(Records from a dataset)
▼
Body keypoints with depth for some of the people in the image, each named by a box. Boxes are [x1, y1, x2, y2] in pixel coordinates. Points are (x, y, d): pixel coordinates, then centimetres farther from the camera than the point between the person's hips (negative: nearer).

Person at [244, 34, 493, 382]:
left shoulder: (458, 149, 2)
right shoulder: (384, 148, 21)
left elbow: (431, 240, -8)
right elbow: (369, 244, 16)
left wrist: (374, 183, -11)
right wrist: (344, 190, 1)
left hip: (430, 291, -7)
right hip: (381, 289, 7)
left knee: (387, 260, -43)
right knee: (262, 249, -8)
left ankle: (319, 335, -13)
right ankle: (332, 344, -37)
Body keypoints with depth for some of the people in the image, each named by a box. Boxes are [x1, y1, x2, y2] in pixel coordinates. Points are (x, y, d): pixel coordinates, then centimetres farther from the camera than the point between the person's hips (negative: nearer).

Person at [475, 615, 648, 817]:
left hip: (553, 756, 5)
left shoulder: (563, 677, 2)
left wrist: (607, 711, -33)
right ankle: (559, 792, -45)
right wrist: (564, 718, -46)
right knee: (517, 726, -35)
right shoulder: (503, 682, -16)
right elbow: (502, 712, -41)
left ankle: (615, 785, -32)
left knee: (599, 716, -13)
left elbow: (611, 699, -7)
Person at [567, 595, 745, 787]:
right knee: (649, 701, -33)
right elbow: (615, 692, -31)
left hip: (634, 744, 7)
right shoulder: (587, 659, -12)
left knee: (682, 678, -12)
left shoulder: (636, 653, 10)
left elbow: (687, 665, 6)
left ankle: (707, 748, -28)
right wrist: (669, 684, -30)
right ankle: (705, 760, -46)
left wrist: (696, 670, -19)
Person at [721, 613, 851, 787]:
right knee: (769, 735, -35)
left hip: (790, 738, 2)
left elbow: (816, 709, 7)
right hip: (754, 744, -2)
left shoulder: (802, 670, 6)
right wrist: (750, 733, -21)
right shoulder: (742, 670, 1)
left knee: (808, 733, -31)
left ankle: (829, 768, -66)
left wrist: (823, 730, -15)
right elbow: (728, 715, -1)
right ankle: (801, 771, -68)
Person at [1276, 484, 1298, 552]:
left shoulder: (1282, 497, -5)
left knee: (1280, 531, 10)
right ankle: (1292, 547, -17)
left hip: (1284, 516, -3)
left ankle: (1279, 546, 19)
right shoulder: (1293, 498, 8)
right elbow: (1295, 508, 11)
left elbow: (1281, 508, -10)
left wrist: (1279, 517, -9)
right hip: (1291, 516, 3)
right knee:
▲
[DIRECTIONS] Copy every line of the records above word for word, keeping the original order and layout.

[ANSWER FOR THIS EXERCISE]
Body keypoints with depth for some of the people in the image, each named by a box. Boxes are [x1, y1, x2, y2] in pixel coordinates. Points are (x, y, d): pixel coordinates, then centimetres farther from the camera than the point between the person's hips (negative: nearer).

Person at [244, 34, 493, 382]:
left shoulder: (458, 149, 2)
right shoulder: (384, 148, 21)
left elbow: (431, 240, -8)
right elbow: (369, 244, 16)
left wrist: (374, 183, -11)
right wrist: (344, 190, 1)
left hip: (430, 291, -7)
right hip: (381, 289, 7)
left knee: (387, 260, -43)
right knee: (262, 249, -8)
left ankle: (319, 335, -13)
right ankle: (332, 344, -37)
Body keypoints with depth for some of the people in the image, each named by a box. Boxes are [x1, y1, x2, y2] in pixel coordinates. Points are (x, y, d): pixel coordinates, then centimetres farther from the camera than the point between the person's hips (negative: nearer).

Person at [475, 615, 648, 817]:
left hip: (553, 756, 5)
left shoulder: (563, 677, 2)
left wrist: (607, 711, -33)
right ankle: (559, 792, -45)
right wrist: (564, 718, -46)
right knee: (517, 726, -35)
right shoulder: (503, 682, -16)
right elbow: (502, 712, -41)
left ankle: (615, 785, -32)
left knee: (599, 716, -13)
left elbow: (611, 699, -7)
Person at [567, 595, 745, 787]:
right knee: (649, 701, -33)
right elbow: (615, 692, -31)
left hip: (634, 744, 7)
right shoulder: (587, 659, -12)
left knee: (682, 678, -12)
left shoulder: (636, 653, 10)
left elbow: (687, 665, 6)
left ankle: (707, 748, -28)
right wrist: (669, 684, -30)
right ankle: (705, 760, -46)
left wrist: (696, 670, -19)
Person at [721, 613, 851, 787]:
right knee: (769, 735, -35)
left hip: (790, 738, 2)
left elbow: (816, 709, 7)
right hip: (754, 744, -2)
left shoulder: (802, 670, 6)
right wrist: (750, 733, -21)
right shoulder: (742, 670, 1)
left knee: (808, 733, -31)
left ankle: (829, 768, -66)
left wrist: (823, 730, -15)
right elbow: (728, 715, -1)
right ankle: (801, 771, -68)
Person at [1276, 484, 1298, 552]:
left shoulder: (1282, 497, -5)
left knee: (1280, 531, 10)
right ankle: (1292, 547, -17)
left hip: (1284, 516, -3)
left ankle: (1279, 546, 19)
right shoulder: (1293, 498, 8)
right elbow: (1295, 508, 11)
left elbow: (1281, 508, -10)
left wrist: (1279, 517, -9)
right hip: (1291, 516, 3)
right knee:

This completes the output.